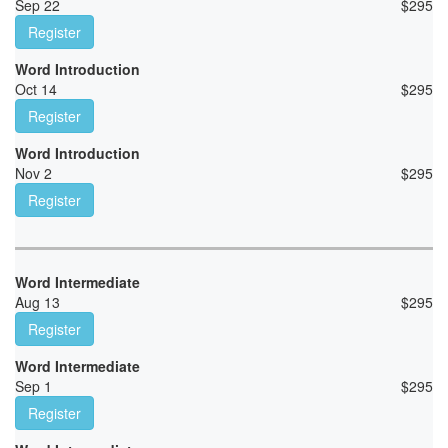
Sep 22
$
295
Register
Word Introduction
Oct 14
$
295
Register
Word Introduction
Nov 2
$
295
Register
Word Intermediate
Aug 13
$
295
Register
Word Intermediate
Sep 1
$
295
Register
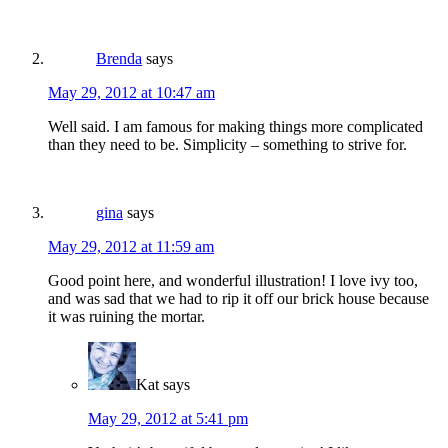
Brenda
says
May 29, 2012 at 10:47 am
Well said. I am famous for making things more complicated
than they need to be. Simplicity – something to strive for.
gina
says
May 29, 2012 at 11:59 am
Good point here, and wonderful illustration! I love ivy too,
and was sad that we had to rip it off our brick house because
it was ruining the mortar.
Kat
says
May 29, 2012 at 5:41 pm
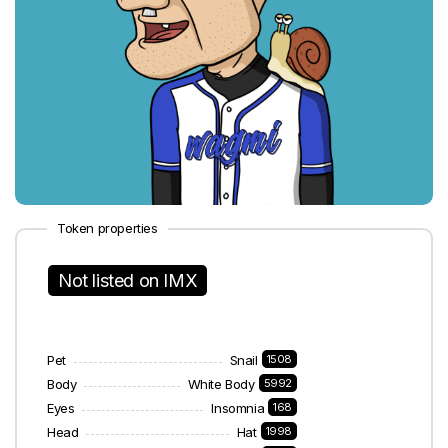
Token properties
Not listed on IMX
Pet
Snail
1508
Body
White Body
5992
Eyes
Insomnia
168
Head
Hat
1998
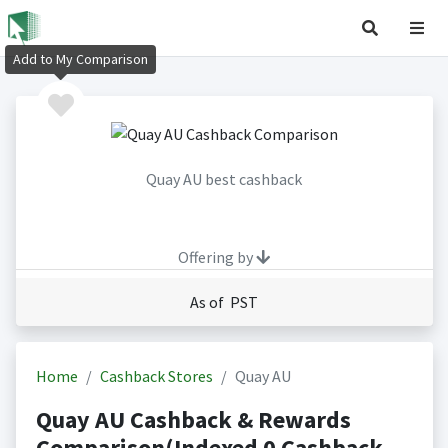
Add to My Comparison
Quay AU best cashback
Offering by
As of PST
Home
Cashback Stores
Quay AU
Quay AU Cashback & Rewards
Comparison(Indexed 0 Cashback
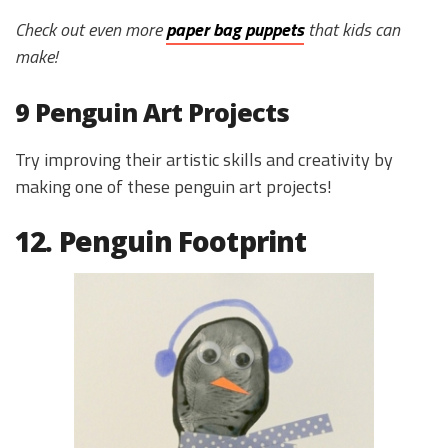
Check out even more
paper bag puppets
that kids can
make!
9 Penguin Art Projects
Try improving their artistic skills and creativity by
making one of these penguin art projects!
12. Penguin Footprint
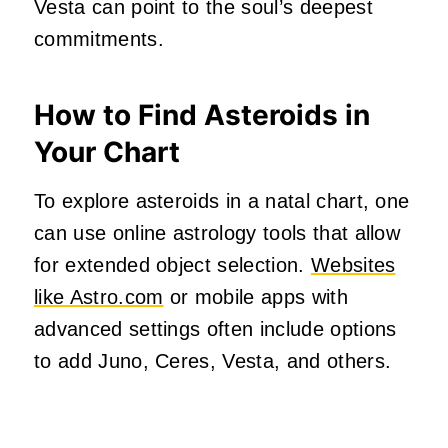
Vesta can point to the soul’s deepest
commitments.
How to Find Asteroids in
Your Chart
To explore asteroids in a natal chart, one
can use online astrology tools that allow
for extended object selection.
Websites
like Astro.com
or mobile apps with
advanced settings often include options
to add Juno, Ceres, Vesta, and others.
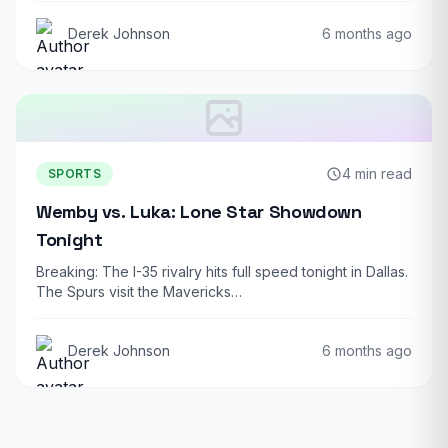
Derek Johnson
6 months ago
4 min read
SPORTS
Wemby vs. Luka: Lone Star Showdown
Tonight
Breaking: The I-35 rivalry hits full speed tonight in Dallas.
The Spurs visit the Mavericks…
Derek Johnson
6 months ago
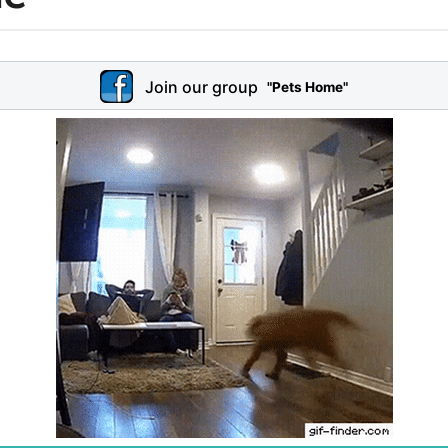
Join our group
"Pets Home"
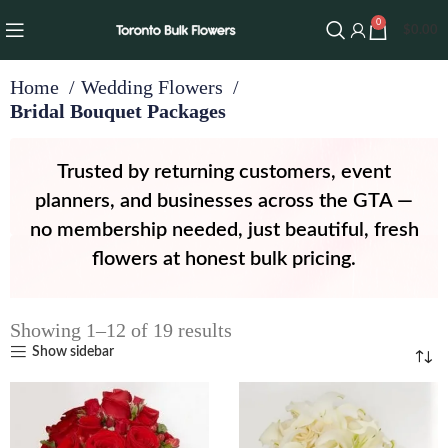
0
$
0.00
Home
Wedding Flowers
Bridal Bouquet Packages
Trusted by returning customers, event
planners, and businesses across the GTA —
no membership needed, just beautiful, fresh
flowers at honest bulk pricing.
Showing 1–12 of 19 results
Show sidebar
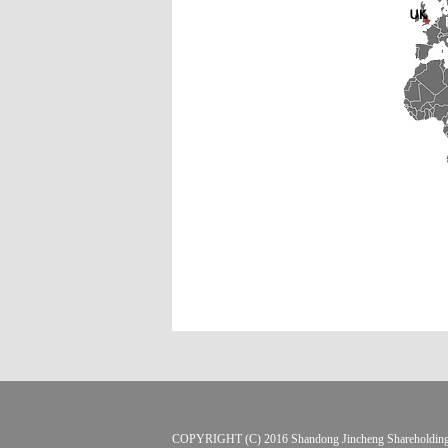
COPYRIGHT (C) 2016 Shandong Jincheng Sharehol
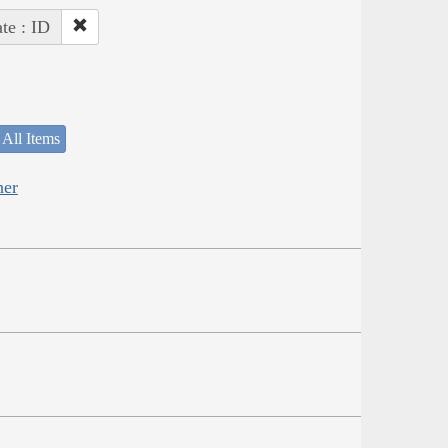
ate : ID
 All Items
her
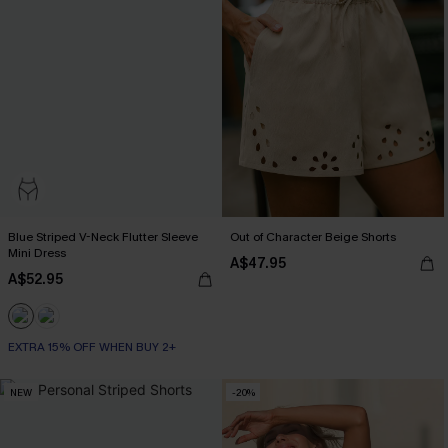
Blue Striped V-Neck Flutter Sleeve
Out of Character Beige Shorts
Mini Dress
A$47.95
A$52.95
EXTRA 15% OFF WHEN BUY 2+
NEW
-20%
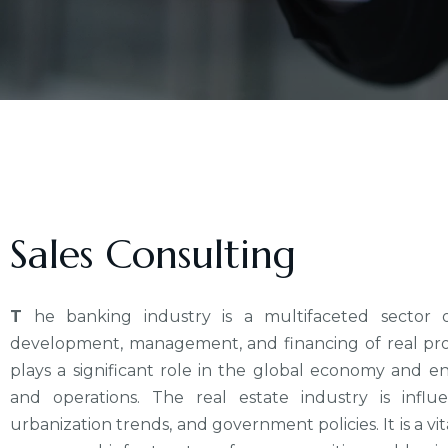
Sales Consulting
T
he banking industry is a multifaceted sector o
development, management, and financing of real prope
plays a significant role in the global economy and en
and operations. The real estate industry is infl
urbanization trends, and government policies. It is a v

::::::::

**Assignment**. Read through the entries and copy each line in which "that" appears.

**Your solution**.
and was sad that we had to rip it off our brick house because
that kids can
can use online astrology tools that allow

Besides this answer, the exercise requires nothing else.